**TASK ITEM**
Below are the records. List every line holding the word "Integer".

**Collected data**

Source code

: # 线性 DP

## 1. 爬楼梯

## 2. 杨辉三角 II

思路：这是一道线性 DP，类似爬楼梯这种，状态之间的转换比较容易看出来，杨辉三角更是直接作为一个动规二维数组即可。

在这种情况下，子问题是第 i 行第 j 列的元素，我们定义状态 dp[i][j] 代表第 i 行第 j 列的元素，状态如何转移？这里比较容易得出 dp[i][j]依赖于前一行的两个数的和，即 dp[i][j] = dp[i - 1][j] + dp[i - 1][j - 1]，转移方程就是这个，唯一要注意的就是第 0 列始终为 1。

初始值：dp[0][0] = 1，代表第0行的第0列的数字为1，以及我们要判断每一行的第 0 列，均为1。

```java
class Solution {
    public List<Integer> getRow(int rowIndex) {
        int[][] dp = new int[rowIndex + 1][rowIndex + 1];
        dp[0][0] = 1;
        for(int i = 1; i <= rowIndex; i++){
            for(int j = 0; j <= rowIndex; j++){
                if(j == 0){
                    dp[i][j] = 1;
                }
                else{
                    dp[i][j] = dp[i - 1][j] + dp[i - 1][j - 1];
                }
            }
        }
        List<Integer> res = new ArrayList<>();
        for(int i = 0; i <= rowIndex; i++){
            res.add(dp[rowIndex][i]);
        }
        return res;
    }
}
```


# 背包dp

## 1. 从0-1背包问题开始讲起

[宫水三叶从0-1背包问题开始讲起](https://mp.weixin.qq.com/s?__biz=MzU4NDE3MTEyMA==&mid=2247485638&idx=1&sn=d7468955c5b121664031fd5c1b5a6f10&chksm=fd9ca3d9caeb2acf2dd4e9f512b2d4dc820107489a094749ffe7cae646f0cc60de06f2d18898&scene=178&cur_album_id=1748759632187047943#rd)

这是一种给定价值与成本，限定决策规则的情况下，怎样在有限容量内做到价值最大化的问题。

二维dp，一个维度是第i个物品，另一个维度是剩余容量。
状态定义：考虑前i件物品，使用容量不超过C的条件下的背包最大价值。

**COMPLETED EXERCISE**
    public List<Integer> getRow(int rowIndex) {
        List<Integer> res = new ArrayList<>();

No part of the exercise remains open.